• [Exercise brief]
In this exercise, the entries below include pictures. Repeat exactly the lines from the line with "Figure 18. SEM" to the line with "Figure 19. Battery", including both, but without the pictures.

╭─ Records shown

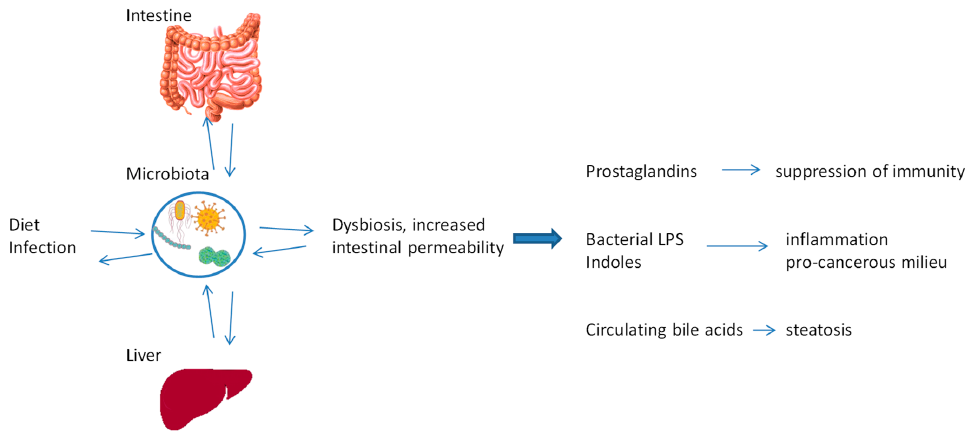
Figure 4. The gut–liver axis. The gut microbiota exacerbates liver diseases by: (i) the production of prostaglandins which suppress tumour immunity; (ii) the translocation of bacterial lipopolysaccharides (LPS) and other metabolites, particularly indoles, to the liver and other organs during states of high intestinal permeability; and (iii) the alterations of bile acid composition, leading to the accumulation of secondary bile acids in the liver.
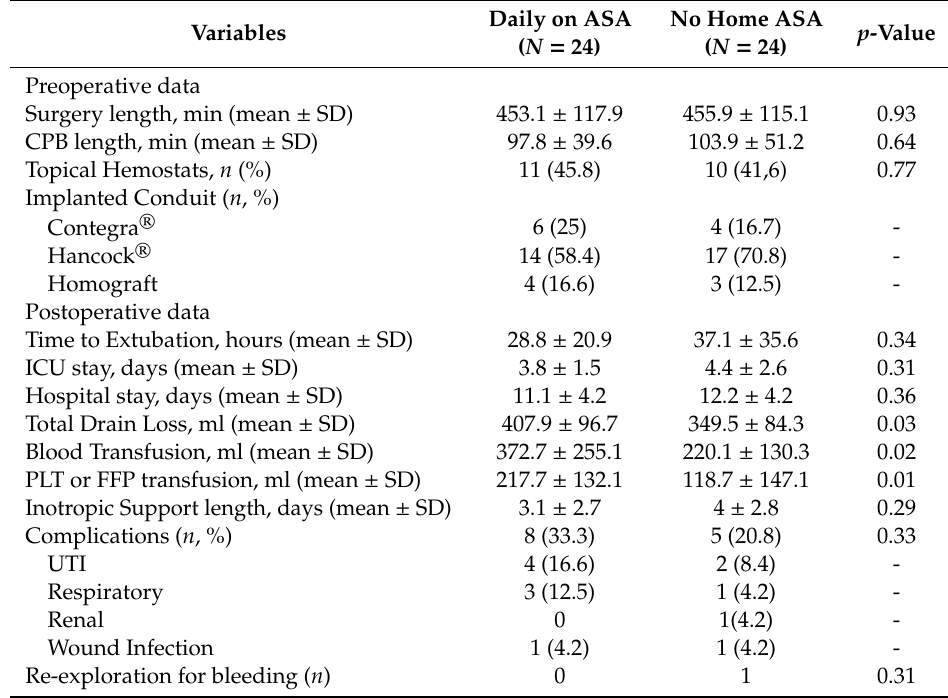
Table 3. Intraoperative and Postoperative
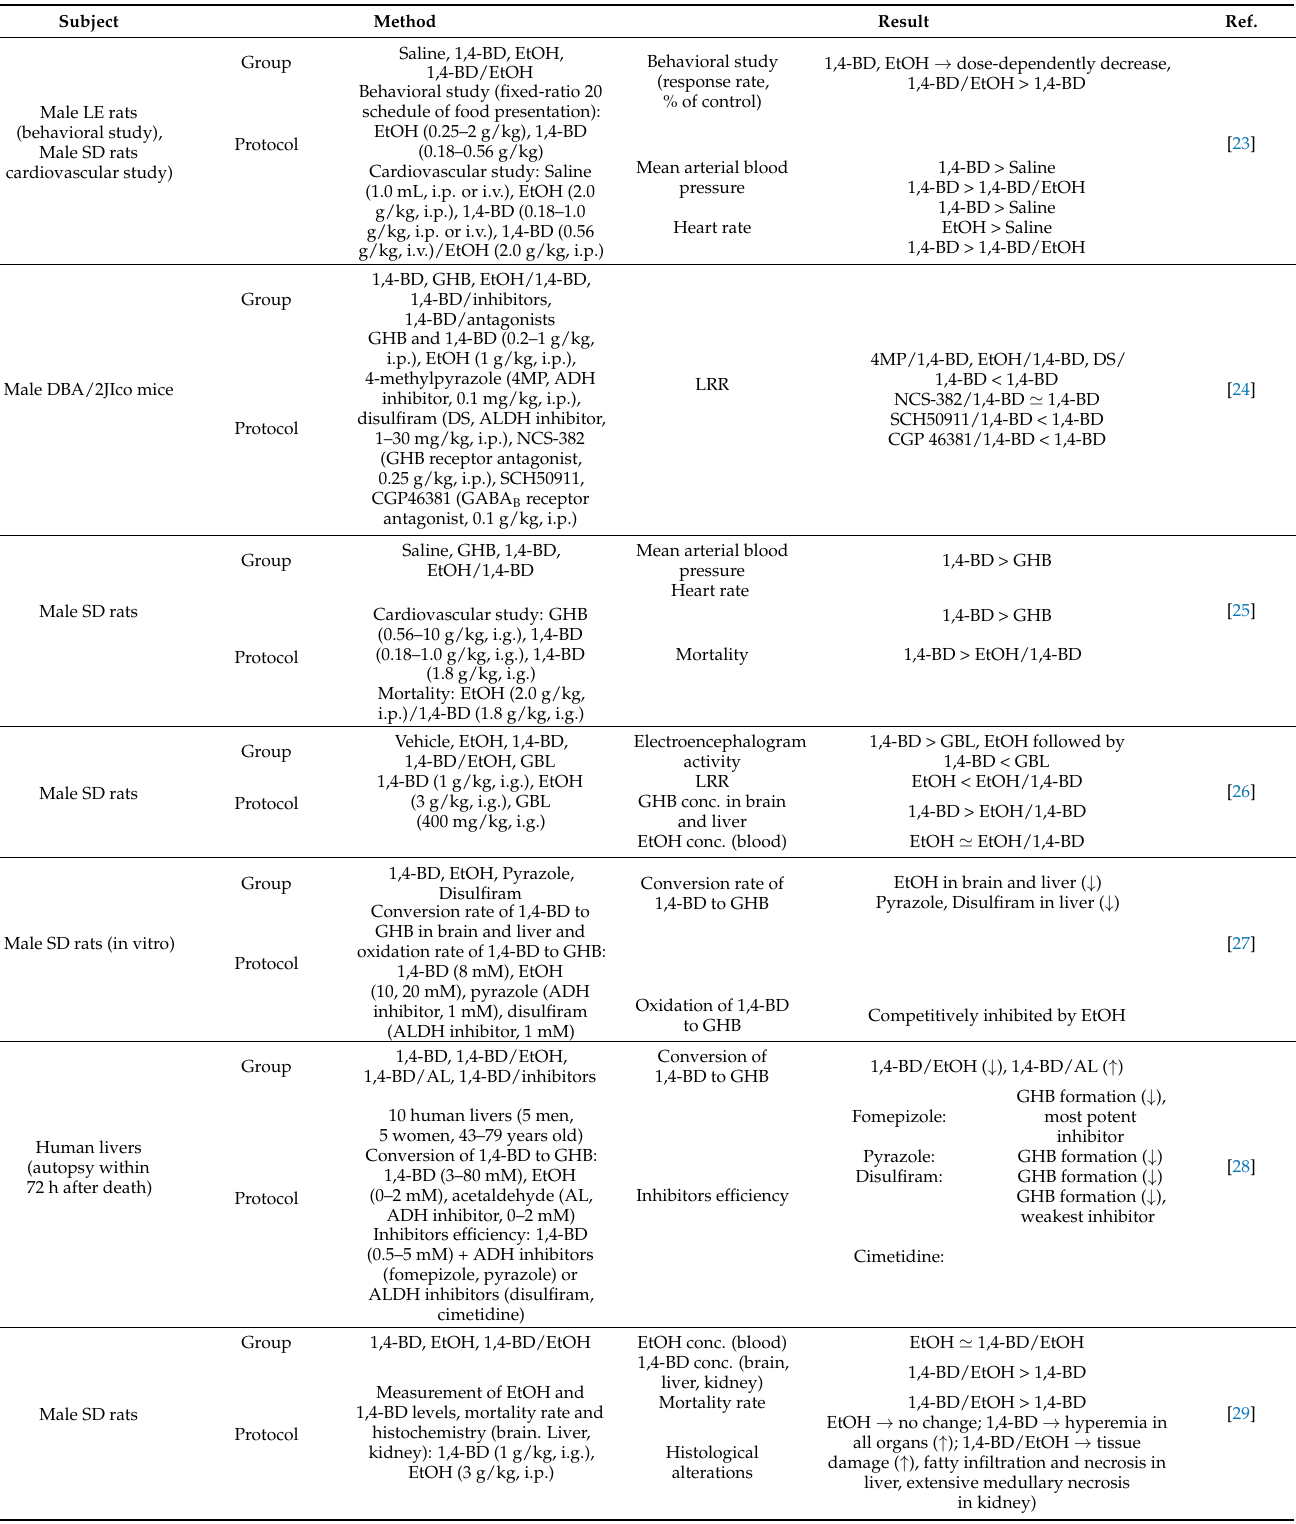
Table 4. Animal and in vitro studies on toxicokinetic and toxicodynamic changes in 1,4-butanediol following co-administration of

╰─
╭─ Records shown

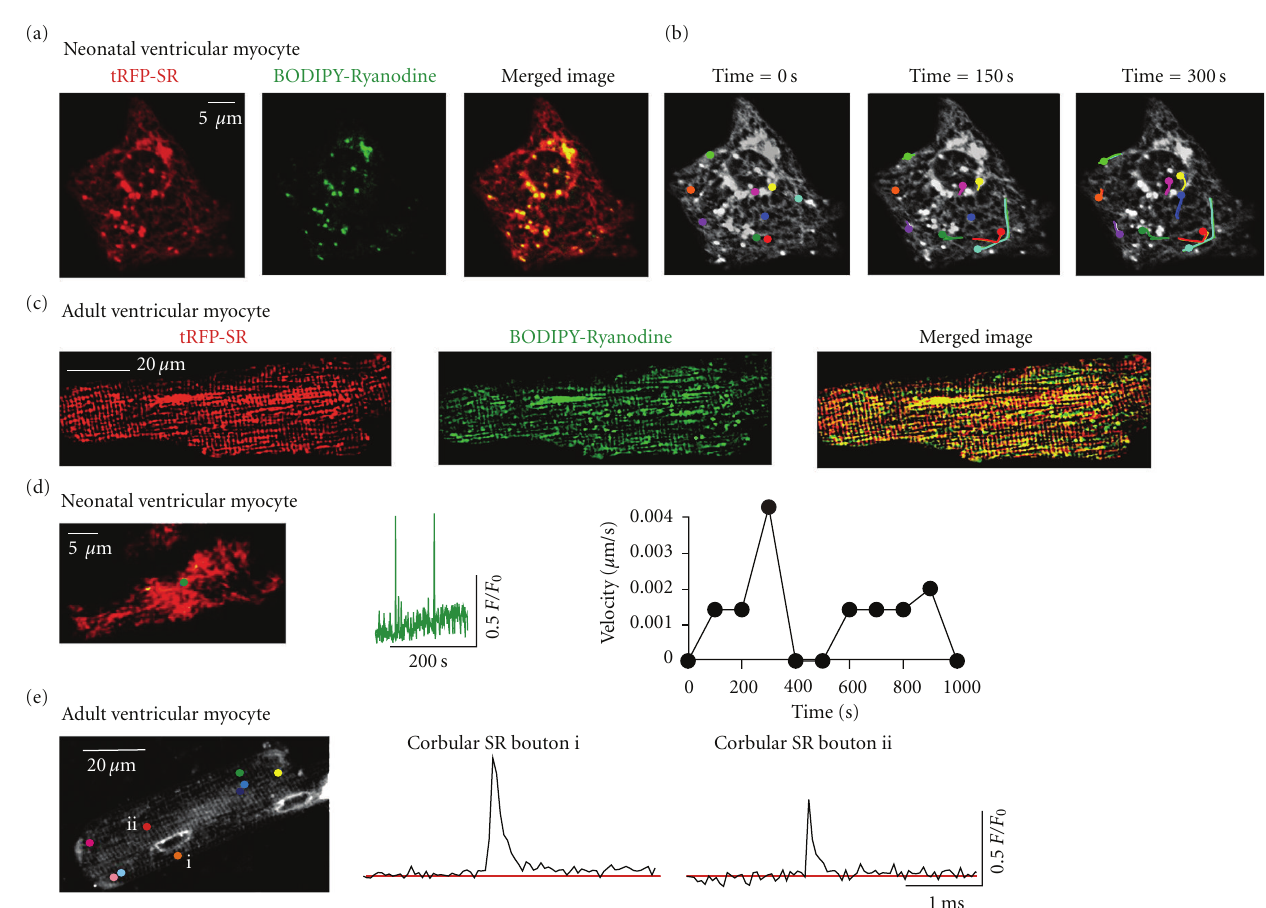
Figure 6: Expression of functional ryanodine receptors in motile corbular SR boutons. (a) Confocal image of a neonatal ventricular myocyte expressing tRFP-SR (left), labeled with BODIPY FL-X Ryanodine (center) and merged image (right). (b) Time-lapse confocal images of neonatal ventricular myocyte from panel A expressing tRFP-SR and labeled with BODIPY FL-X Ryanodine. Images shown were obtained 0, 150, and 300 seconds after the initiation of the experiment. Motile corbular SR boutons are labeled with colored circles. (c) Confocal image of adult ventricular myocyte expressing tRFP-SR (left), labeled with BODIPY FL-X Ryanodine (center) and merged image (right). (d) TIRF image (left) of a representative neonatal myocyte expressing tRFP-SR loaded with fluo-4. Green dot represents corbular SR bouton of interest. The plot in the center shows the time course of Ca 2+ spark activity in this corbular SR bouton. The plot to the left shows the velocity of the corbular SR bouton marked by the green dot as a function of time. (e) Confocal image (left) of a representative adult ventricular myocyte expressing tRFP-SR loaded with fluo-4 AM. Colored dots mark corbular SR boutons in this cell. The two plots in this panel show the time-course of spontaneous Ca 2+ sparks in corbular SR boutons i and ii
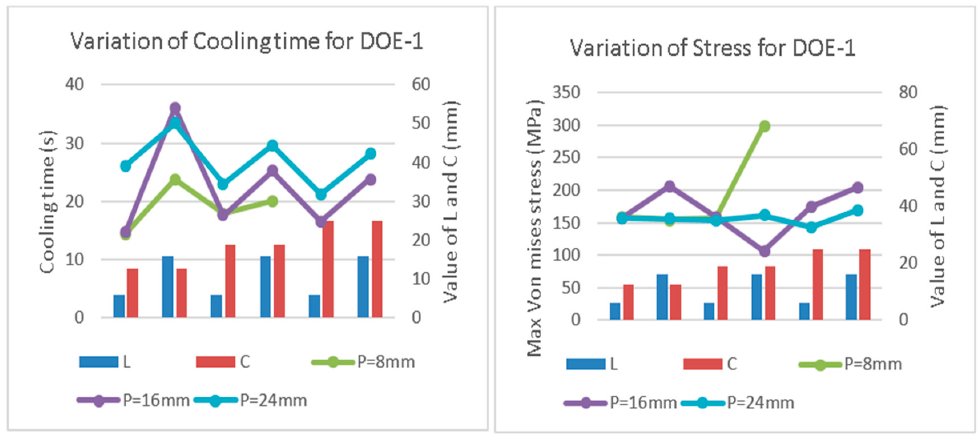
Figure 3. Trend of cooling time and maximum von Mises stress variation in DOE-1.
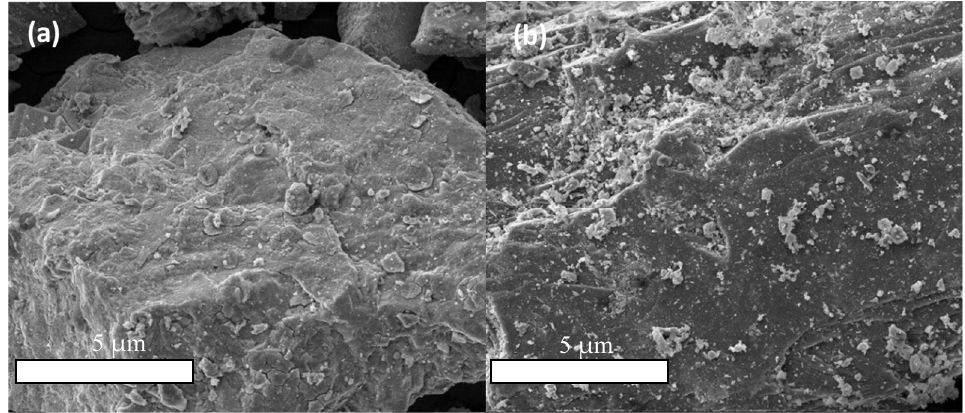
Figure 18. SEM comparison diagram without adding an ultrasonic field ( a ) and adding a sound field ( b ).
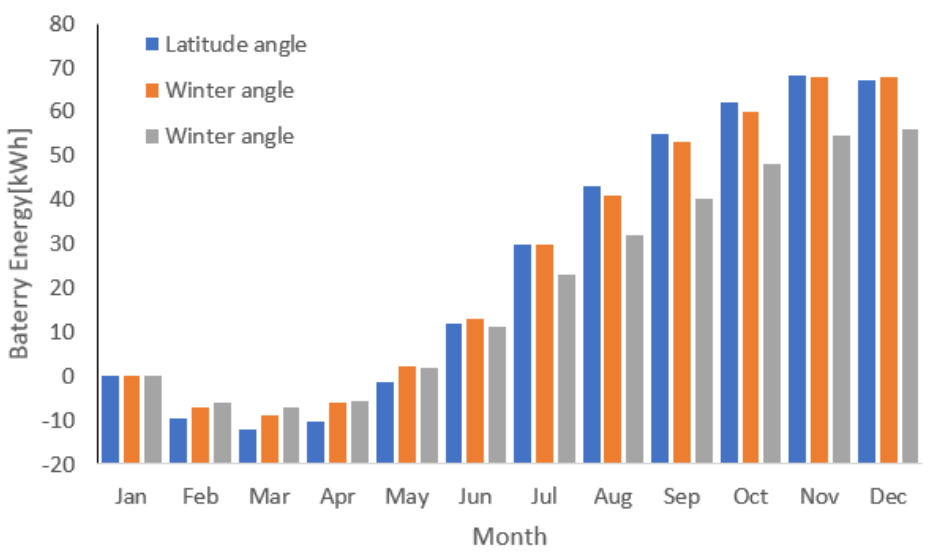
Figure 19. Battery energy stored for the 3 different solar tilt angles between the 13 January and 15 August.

╰─

• [Output of the exercise]
Figure 18. SEM comparison diagram without adding an ultrasonic field ( a ) and adding a sound field ( b ).
Figure 19. Battery energy stored for the 3 different solar tilt angles between the 13 January and 15 August.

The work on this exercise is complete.